On Friday, San Diego Mayor Jerry Sanders sent a letter protesting the 25 percent pension increase that will cost an estimated $70 million in future payouts.
“Any increase in costs at MWD translates into an increase in water rates for San Diegans,” wrote Sanders.
Along with Sander’s letter, the Internet was awash in editorial outrage as taxpayer associations, elected officials, online pundits and experienced journalists questioned the proposed pension increases.
Are they right? The San Diego County Water Authority, a collection of 24 local agencies which provides water to 3 million residents, approved a $1.65 billion two-year budget on June 25 that reflected the MWD’s approved 21 percent rate increase in treated water that went into effect Sept. 1. The correlation between the 21 percent rate increase for the District’s 19 million customers and the 25 percent pension hike for just under 2,000 employees has made the contract a bullseye target for criticism.
In addition, the MWD retirement investment fund has reported a $400 million loss, bringing into question the proposed increased benefits that will raise retirement rates for long term employees from 50 percent of their salaries to 62.5 percent.
Included among those speaking out against the proposed pension hikes are MWD delegate W.D. “Bud” Pocklington, president of the South Bay Irrigation District, who has been on the MWD board since 1997. Pocklington has gone on record that his is a “no” vote. Two other regional delegates, Jim Barrett, director of public utilities for the City of San Diego, and Fern Steiner, a City of San Diego appointee to the MWD board, have not gone public with their voting preference. The final delegate from our region, Keith Lewinger, general manager of the Fallbrook Public Utility District, has said that he has not made up his mind.
Employees of MWD do not contribute to Social Security for retirement benefits, but accrue benefits from contributions to the California Public Employees’ Retirement System (CALPERS) which are paid by MWD, and from a matching 401(k) plan that vests after six months of employment.
According to the MWD recruitment Web site, the following benefits are currently extended to employees
• A choice of medical coverage from two different HMO's and two PPO's. The district pays for medical insurance for the employee and family members, including domestic partners, in all plans except one of the PPO's.
• Dental insurance is provided at no cost to employees and family members, including domestic partners.

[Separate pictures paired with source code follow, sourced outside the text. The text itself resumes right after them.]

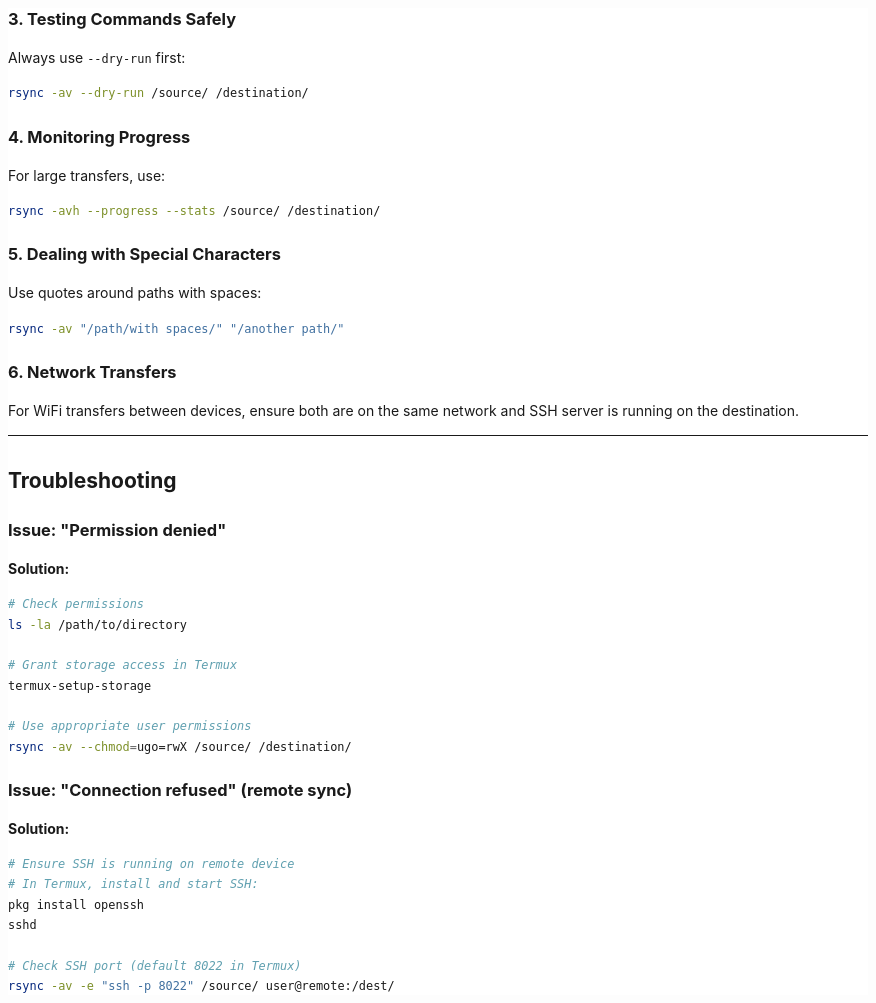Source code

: ### 3. **Testing Commands Safely**
Always use `--dry-run` first:
```bash
rsync -av --dry-run /source/ /destination/
```

### 4. **Monitoring Progress**
For large transfers, use:
```bash
rsync -avh --progress --stats /source/ /destination/
```

### 5. **Dealing with Special Characters**
Use quotes around paths with spaces:
```bash
rsync -av "/path/with spaces/" "/another path/"
```

### 6. **Network Transfers**
For WiFi transfers between devices, ensure both are on the same network and SSH server is running on the destination.

---

## Troubleshooting

### Issue: "Permission denied"
**Solution:**
```bash
# Check permissions
ls -la /path/to/directory

# Grant storage access in Termux
termux-setup-storage

# Use appropriate user permissions
rsync -av --chmod=ugo=rwX /source/ /destination/
```

### Issue: "Connection refused" (remote sync)
**Solution:**
```bash
# Ensure SSH is running on remote device
# In Termux, install and start SSH:
pkg install openssh
sshd

# Check SSH port (default 8022 in Termux)
rsync -av -e "ssh -p 8022" /source/ user@remote:/dest/
```
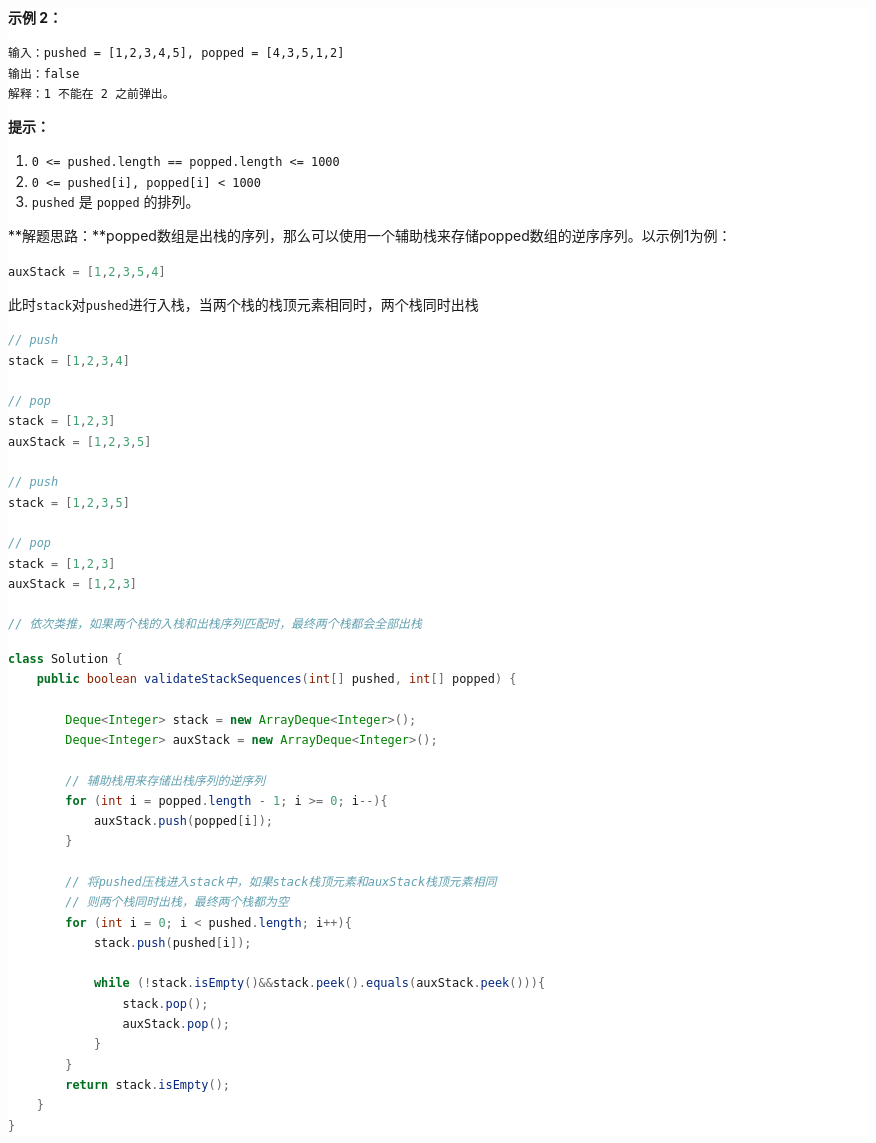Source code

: **示例 2：**

```
输入：pushed = [1,2,3,4,5], popped = [4,3,5,1,2]
输出：false
解释：1 不能在 2 之前弹出。 
```

**提示：**

1. `0 <= pushed.length == popped.length <= 1000`
2. `0 <= pushed[i], popped[i] < 1000`
3. `pushed` 是 `popped` 的排列。

**解题思路：**popped数组是出栈的序列，那么可以使用一个辅助栈来存储popped数组的逆序序列。以示例1为例：

```java
auxStack = [1,2,3,5,4]
```

此时`stack`对`pushed`进行入栈，当两个栈的栈顶元素相同时，两个栈同时出栈

```java
// push
stack = [1,2,3,4]

// pop
stack = [1,2,3]
auxStack = [1,2,3,5]

// push
stack = [1,2,3,5]

// pop
stack = [1,2,3]
auxStack = [1,2,3]

// 依次类推，如果两个栈的入栈和出栈序列匹配时，最终两个栈都会全部出栈
```

```java
class Solution {
    public boolean validateStackSequences(int[] pushed, int[] popped) {

        Deque<Integer> stack = new ArrayDeque<Integer>();
        Deque<Integer> auxStack = new ArrayDeque<Integer>();

        // 辅助栈用来存储出栈序列的逆序列
        for (int i = popped.length - 1; i >= 0; i--){
            auxStack.push(popped[i]);
        }

        // 将pushed压栈进入stack中，如果stack栈顶元素和auxStack栈顶元素相同
        // 则两个栈同时出栈，最终两个栈都为空
        for (int i = 0; i < pushed.length; i++){
            stack.push(pushed[i]);

            while (!stack.isEmpty()&&stack.peek().equals(auxStack.peek())){
                stack.pop();
                auxStack.pop();
            }
        }
        return stack.isEmpty();
    }
}
```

• Vision insurance is provided at no cost to the employee with an option to purchase family coverage.
• Life insurance is offered in varied competitive amounts based on bargaining unit.

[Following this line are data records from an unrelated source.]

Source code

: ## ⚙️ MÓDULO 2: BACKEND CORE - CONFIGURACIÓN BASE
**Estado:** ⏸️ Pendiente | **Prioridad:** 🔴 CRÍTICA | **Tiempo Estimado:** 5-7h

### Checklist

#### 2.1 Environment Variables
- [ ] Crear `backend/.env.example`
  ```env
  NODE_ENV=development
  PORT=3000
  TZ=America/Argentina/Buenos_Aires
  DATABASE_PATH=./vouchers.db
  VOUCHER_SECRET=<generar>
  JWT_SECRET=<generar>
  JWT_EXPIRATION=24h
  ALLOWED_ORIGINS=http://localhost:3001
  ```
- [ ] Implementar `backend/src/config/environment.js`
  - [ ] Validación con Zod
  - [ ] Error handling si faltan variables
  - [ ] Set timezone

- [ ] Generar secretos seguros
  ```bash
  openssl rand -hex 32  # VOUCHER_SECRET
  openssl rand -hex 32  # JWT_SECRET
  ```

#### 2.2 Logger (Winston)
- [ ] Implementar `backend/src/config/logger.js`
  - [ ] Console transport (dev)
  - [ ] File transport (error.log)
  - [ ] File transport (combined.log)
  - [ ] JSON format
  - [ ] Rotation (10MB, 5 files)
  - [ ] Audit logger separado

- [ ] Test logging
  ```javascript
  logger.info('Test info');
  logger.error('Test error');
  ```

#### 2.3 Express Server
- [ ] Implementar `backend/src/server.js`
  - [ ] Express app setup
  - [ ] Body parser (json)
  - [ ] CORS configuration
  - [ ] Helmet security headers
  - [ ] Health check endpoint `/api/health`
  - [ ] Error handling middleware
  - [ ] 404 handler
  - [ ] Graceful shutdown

• Deferred compensation in the form of a 401(k) plan and a 457 plan. Matching for the 401(k) plan begins upon enrollment, after six months of employment, with immediate vesting.

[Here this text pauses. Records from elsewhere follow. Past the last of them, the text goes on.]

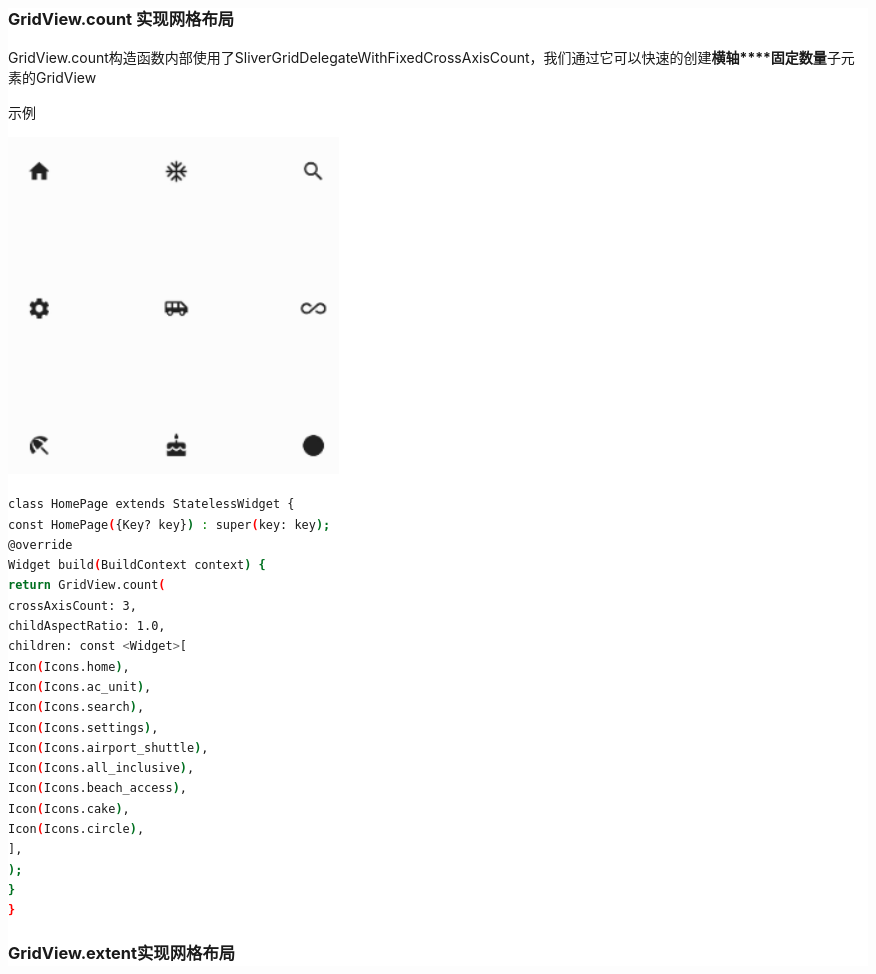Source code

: ### **GridView.count 实现网格布局**

GridView.count构造函数内部使用了SliverGridDelegateWithFixedCrossAxisCount，我们通过它可以快速的创建**横轴****固定数量**子元素的GridView

示例

![img](Flutter笔记.assets/17272488831849.png)

```Bash
class HomePage extends StatelessWidget { 
const HomePage({Key? key}) : super(key: key); 
@override 
Widget build(BuildContext context) { 
return GridView.count( 
crossAxisCount: 3, 
childAspectRatio: 1.0, 
children: const <Widget>[ 
Icon(Icons.home), 
Icon(Icons.ac_unit), 
Icon(Icons.search), 
Icon(Icons.settings), 
Icon(Icons.airport_shuttle), 
Icon(Icons.all_inclusive), 
Icon(Icons.beach_access), 
Icon(Icons.cake), 
Icon(Icons.circle), 
], 
); 
} 
}
```

### **GridView.extent实现网格布局** 
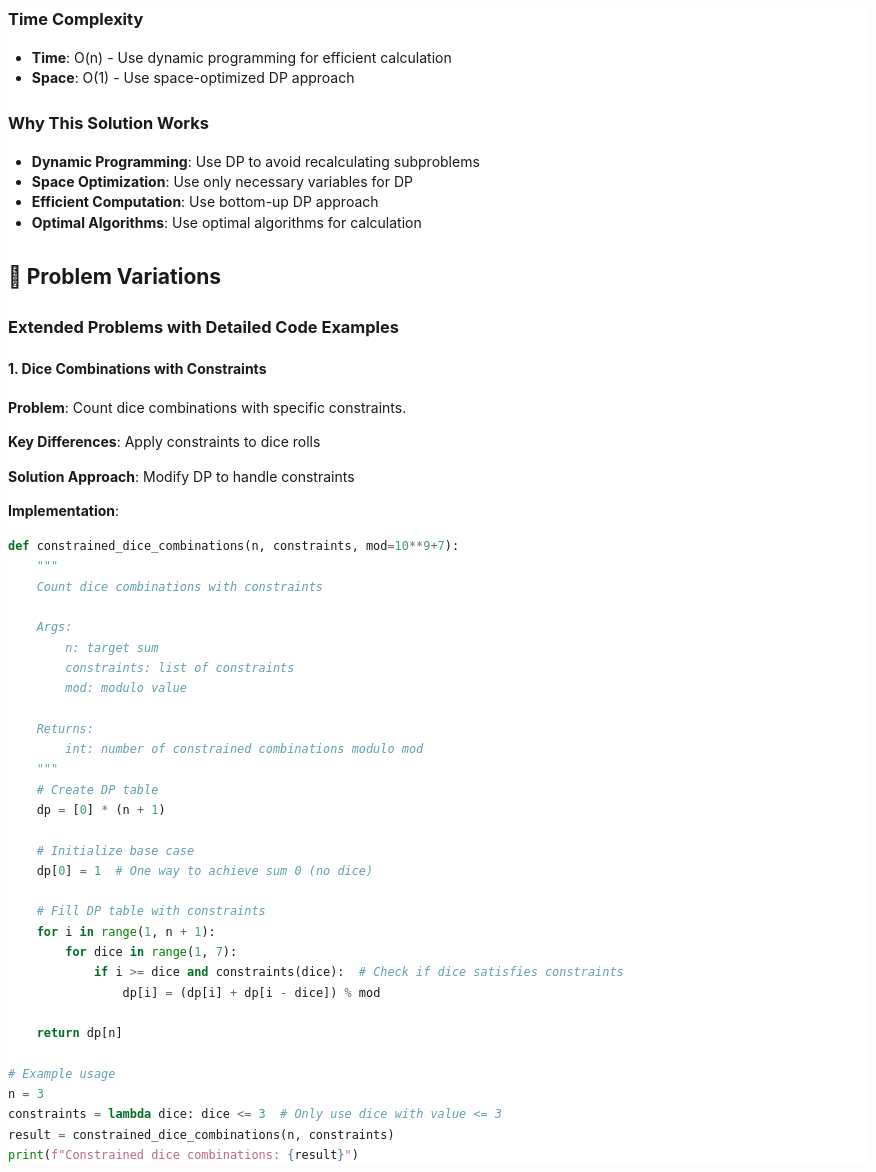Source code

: ### Time Complexity
- **Time**: O(n) - Use dynamic programming for efficient calculation
- **Space**: O(1) - Use space-optimized DP approach

### Why This Solution Works
- **Dynamic Programming**: Use DP to avoid recalculating subproblems
- **Space Optimization**: Use only necessary variables for DP
- **Efficient Computation**: Use bottom-up DP approach
- **Optimal Algorithms**: Use optimal algorithms for calculation

## 🚀 Problem Variations

### Extended Problems with Detailed Code Examples

#### **1. Dice Combinations with Constraints**
**Problem**: Count dice combinations with specific constraints.

**Key Differences**: Apply constraints to dice rolls

**Solution Approach**: Modify DP to handle constraints

**Implementation**:
```python
def constrained_dice_combinations(n, constraints, mod=10**9+7):
    """
    Count dice combinations with constraints
    
    Args:
        n: target sum
        constraints: list of constraints
        mod: modulo value
    
    Returns:
        int: number of constrained combinations modulo mod
    """
    # Create DP table
    dp = [0] * (n + 1)
    
    # Initialize base case
    dp[0] = 1  # One way to achieve sum 0 (no dice)
    
    # Fill DP table with constraints
    for i in range(1, n + 1):
        for dice in range(1, 7):
            if i >= dice and constraints(dice):  # Check if dice satisfies constraints
                dp[i] = (dp[i] + dp[i - dice]) % mod
    
    return dp[n]

# Example usage
n = 3
constraints = lambda dice: dice <= 3  # Only use dice with value <= 3
result = constrained_dice_combinations(n, constraints)
print(f"Constrained dice combinations: {result}")
```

• Retirement benefits under the California Public Employees' Retirement System.
• Tuition reimbursement up to 85% of costs for classes and programs or job-related courses.
• Fourteen paid holidays and three paid personal days.
• Access to an employer provided credit union.
• Rideshare and vanpool options available.
• A variety of flexible work schedules.
Concessions reflected in the proposed contract include relinquishing one paid holiday and one personal day, no salary increases in 2009, a limit on accrued annual leave to 400 hours, a 2 percent contribution of current employees to a Retiree Medical Trust Fund, and an 8 percent contribution to said fund by employees hired after July 1, 2009.
Proponents of the contract, including MWD’s general manager, Jeff Kightlinger, say that the new contract will cost the agency less than maintaining the status quo, based on the stimulus for early retirement from long-time workers.
"I totally believe that we all have to pay for our water costs," Dexter Levy, a retired plumber and water activist, told East County Magazine. "But anything beyond the actual costs of obtaining water is inappropriate. I've been a friend of labor for many years and I believe that pensions are a part of the whole wage package, but we have to get pensions stable and that means that the Calpers pension package should extend to water districts so it is not on the negotiation table separately. The key to the whole thing is that as the public uses less water, the costs of sustaining the infrastructure is going to go up. The MWD needs to account for that, even if they have to go back to the drawing board and look at every expense again.."
Levy concluded, "All districts have a major challenge and that is to find new sources of water. The districts need to look at the MWD peripheral canal, drill more wells, and pursue reinjection of reclaimed water into the aquifer. That's the real challenge that water districts are going to have to be dragged forward to meet."